* [Supplied material]:
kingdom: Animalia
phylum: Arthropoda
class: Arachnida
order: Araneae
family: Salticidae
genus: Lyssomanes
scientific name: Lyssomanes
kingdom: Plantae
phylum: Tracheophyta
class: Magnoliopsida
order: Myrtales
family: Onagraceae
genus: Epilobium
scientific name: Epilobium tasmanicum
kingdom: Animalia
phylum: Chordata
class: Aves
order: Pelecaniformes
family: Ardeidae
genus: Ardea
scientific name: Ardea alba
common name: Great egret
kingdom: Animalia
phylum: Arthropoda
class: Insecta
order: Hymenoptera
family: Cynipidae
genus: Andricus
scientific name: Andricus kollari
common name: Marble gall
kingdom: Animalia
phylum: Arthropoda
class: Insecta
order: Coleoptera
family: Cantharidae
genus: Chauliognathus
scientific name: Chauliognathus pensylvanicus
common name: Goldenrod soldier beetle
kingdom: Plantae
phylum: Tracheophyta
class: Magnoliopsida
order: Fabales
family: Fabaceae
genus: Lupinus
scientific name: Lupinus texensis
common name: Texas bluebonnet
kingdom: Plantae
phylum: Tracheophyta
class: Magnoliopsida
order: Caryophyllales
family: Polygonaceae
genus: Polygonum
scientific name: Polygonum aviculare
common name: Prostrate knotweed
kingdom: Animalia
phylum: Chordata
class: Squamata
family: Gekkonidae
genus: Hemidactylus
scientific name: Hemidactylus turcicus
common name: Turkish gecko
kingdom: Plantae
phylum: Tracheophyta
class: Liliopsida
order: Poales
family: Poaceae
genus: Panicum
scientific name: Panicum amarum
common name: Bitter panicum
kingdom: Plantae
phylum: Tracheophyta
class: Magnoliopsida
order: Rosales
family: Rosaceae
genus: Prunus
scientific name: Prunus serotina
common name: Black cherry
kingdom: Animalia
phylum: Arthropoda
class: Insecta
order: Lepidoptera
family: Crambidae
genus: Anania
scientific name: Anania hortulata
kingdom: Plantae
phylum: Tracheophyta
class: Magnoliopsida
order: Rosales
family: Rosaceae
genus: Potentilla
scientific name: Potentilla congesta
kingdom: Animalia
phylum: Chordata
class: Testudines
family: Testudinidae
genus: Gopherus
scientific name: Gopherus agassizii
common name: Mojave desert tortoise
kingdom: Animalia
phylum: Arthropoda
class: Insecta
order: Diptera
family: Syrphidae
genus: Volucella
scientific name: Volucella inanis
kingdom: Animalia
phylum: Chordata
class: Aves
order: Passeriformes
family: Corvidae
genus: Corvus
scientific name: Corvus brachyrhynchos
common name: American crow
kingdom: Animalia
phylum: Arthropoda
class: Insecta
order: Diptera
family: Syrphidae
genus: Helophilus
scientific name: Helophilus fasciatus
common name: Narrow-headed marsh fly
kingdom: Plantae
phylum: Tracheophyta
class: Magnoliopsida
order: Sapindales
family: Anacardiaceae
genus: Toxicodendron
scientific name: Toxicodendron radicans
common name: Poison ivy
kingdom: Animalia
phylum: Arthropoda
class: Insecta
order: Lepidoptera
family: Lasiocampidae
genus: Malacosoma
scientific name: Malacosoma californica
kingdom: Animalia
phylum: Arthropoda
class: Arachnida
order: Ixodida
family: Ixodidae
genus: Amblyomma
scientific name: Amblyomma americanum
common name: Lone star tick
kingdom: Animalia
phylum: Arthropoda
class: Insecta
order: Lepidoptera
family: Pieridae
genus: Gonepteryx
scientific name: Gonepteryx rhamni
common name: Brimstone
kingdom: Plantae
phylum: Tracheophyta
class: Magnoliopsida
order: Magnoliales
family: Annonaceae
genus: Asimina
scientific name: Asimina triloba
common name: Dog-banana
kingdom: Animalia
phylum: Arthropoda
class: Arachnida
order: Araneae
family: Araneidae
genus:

* [What the task requires]: Reproduce the lines of the records verbatim, from the line containing "genus: Potentilla" to the line containing "genus: Amblyomma", including both of those lines.

* [Output for this exercise]:
genus: Potentilla
scientific name: Potentilla congesta
kingdom: Animalia
phylum: Chordata
class: Testudines
family: Testudinidae
genus: Gopherus
scientific name: Gopherus agassizii
common name: Mojave desert tortoise
kingdom: Animalia
phylum: Arthropoda
class: Insecta
order: Diptera
family: Syrphidae
genus: Volucella
scientific name: Volucella inanis
kingdom: Animalia
phylum: Chordata
class: Aves
order: Passeriformes
family: Corvidae
genus: Corvus
scientific name: Corvus brachyrhynchos
common name: American crow
kingdom: Animalia
phylum: Arthropoda
class: Insecta
order: Diptera
family: Syrphidae
genus: Helophilus
scientific name: Helophilus fasciatus
common name: Narrow-headed marsh fly
kingdom: Plantae
phylum: Tracheophyta
class: Magnoliopsida
order: Sapindales
family: Anacardiaceae
genus: Toxicodendron
scientific name: Toxicodendron radicans
common name: Poison ivy
kingdom: Animalia
phylum: Arthropoda
class: Insecta
order: Lepidoptera
family: Lasiocampidae
genus: Malacosoma
scientific name: Malacosoma californica
kingdom: Animalia
phylum: Arthropoda
class: Arachnida
order: Ixodida
family: Ixodidae
genus: Amblyomma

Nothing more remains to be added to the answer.